# DATA UNDER STUDY
-- Opening Marker --
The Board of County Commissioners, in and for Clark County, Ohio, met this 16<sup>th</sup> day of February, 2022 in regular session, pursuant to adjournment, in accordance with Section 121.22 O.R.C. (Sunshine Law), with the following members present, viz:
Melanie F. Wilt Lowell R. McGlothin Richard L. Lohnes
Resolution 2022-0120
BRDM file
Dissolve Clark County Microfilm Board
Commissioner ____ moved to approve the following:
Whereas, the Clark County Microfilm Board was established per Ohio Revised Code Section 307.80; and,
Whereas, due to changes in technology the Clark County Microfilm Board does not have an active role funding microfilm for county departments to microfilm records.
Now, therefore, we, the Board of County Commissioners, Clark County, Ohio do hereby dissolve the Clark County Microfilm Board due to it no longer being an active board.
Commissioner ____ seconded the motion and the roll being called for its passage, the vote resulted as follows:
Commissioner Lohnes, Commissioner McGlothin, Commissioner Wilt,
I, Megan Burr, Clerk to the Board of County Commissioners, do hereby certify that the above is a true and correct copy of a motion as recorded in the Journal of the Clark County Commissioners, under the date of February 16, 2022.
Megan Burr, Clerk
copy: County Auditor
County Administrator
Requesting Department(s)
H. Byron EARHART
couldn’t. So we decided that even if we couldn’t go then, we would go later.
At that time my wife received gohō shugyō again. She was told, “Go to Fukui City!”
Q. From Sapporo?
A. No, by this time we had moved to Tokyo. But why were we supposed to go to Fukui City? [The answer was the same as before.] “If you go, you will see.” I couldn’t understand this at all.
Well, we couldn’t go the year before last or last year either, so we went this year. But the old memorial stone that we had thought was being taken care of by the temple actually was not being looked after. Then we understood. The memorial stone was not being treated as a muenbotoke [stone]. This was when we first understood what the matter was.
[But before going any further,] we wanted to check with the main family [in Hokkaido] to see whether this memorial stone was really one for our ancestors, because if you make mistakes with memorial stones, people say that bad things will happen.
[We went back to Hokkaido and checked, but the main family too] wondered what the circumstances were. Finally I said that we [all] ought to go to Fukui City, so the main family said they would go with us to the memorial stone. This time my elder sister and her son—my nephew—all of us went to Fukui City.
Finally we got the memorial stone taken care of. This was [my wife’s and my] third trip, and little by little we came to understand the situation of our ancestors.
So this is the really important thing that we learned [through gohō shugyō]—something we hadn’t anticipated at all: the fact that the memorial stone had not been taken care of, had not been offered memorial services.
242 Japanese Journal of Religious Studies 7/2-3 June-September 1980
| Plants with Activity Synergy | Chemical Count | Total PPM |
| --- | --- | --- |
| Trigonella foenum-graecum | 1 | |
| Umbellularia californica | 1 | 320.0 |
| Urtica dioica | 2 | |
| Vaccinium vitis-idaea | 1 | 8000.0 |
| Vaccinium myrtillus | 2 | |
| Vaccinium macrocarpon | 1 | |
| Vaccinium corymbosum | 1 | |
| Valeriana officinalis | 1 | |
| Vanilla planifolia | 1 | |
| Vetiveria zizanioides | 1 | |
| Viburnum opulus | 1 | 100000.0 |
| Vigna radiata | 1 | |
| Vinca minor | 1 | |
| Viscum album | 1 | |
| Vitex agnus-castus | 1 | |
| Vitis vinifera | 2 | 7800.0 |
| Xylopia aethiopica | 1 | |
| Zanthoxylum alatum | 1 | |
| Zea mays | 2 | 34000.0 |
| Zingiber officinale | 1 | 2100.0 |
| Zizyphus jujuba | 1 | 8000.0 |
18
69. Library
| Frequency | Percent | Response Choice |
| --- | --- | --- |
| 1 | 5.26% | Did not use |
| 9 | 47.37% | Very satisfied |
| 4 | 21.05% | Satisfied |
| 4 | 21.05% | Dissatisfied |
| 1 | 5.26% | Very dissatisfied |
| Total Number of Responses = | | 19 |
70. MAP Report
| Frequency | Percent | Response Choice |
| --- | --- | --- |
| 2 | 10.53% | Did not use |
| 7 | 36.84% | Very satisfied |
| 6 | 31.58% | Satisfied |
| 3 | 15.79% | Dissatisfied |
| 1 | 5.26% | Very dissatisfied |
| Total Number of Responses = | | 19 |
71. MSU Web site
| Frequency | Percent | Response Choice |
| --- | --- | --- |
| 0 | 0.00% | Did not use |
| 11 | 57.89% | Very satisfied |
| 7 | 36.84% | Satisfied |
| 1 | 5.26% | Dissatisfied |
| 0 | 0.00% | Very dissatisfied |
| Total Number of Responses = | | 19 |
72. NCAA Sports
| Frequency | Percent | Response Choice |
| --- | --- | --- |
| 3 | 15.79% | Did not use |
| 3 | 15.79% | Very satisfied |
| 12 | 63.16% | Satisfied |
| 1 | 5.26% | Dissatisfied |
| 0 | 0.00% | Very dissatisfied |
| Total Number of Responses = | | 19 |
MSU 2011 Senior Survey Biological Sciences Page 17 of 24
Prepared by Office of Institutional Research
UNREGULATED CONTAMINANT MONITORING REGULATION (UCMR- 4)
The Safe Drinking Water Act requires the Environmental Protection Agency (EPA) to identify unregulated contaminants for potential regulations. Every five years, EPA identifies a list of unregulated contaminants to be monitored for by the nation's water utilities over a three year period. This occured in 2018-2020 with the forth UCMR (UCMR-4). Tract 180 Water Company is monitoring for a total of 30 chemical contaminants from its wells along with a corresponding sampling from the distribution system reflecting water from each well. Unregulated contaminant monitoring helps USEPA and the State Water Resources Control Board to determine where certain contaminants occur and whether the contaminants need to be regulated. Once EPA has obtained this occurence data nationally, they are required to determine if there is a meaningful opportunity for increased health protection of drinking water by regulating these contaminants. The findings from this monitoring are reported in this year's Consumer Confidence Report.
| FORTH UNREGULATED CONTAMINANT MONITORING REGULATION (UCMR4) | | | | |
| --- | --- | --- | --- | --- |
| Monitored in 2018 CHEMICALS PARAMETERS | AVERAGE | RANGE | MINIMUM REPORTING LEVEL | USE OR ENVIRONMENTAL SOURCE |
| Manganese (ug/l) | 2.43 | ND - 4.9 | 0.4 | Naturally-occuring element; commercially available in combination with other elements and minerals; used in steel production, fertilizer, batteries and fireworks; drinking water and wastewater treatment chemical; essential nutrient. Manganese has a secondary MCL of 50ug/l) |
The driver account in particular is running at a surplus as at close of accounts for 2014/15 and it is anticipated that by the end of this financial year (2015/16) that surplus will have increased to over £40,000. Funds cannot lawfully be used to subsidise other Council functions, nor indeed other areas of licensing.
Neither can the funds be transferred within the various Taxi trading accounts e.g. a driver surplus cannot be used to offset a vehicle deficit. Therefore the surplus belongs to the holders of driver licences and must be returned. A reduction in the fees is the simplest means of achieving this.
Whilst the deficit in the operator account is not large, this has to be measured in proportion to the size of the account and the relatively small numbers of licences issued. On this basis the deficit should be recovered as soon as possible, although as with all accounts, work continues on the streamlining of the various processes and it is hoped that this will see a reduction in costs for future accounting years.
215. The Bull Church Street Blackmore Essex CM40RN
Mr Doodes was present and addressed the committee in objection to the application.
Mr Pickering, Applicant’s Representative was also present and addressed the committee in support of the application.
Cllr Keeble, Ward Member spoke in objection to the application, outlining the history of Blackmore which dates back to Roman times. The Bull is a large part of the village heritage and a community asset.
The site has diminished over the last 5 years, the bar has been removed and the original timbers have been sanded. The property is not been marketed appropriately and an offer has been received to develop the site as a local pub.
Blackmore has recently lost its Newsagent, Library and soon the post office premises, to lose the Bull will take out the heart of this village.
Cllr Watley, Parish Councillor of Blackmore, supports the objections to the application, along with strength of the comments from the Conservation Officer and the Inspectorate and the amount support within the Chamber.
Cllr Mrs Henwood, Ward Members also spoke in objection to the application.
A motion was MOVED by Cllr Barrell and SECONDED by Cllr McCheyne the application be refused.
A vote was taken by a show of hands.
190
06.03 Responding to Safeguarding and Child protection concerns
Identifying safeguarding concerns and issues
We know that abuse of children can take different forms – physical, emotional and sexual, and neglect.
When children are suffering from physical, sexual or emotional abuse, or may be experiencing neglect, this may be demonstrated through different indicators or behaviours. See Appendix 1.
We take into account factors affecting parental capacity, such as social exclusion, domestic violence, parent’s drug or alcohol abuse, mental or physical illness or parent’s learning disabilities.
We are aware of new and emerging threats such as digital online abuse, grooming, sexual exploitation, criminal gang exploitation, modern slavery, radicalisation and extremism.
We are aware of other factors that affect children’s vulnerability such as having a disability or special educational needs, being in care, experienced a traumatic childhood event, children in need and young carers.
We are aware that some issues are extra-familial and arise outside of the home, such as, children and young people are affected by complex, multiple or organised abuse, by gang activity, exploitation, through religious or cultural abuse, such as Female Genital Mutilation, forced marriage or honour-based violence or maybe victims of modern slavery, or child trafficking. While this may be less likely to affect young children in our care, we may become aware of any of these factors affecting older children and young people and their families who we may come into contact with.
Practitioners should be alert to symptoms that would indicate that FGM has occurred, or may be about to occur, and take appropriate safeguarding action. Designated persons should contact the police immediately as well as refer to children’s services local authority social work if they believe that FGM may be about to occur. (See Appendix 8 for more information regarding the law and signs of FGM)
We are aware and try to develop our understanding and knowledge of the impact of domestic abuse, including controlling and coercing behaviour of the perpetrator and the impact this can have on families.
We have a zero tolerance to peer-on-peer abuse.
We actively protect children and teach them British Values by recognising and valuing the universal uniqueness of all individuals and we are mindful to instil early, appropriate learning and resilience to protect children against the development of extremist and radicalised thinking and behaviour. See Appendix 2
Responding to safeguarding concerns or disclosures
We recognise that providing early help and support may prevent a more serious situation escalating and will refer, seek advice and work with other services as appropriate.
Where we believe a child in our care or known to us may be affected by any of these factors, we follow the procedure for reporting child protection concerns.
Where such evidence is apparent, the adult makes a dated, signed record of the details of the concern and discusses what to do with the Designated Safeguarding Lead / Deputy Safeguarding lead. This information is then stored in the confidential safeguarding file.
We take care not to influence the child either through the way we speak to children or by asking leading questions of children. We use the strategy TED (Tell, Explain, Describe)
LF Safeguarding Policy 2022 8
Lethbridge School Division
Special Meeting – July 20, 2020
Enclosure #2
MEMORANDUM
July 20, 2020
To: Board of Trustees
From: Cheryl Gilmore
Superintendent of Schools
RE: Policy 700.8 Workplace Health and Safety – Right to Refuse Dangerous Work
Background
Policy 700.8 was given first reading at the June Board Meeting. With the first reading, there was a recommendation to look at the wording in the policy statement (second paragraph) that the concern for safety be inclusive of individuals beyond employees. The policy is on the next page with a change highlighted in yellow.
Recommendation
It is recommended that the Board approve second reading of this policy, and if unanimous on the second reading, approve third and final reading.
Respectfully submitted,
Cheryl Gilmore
-- Closing Marker --
Word for word, restate the data above from its first line down to and including the line with "Commissioner Lohnes, Commissioner".

The Board of County Commissioners, in and for Clark County, Ohio, met this 16<sup>th</sup> day of February, 2022 in regular session, pursuant to adjournment, in accordance with Section 121.22 O.R.C. (Sunshine Law), with the following members present, viz:
Melanie F. Wilt Lowell R. McGlothin Richard L. Lohnes
Resolution 2022-0120
BRDM file
Dissolve Clark County Microfilm Board
Commissioner ____ moved to approve the following:
Whereas, the Clark County Microfilm Board was established per Ohio Revised Code Section 307.80; and,
Whereas, due to changes in technology the Clark County Microfilm Board does not have an active role funding microfilm for county departments to microfilm records.
Now, therefore, we, the Board of County Commissioners, Clark County, Ohio do hereby dissolve the Clark County Microfilm Board due to it no longer being an active board.
Commissioner ____ seconded the motion and the roll being called for its passage, the vote resulted as follows:
Commissioner Lohnes, Commissioner McGlothin, Commissioner Wilt,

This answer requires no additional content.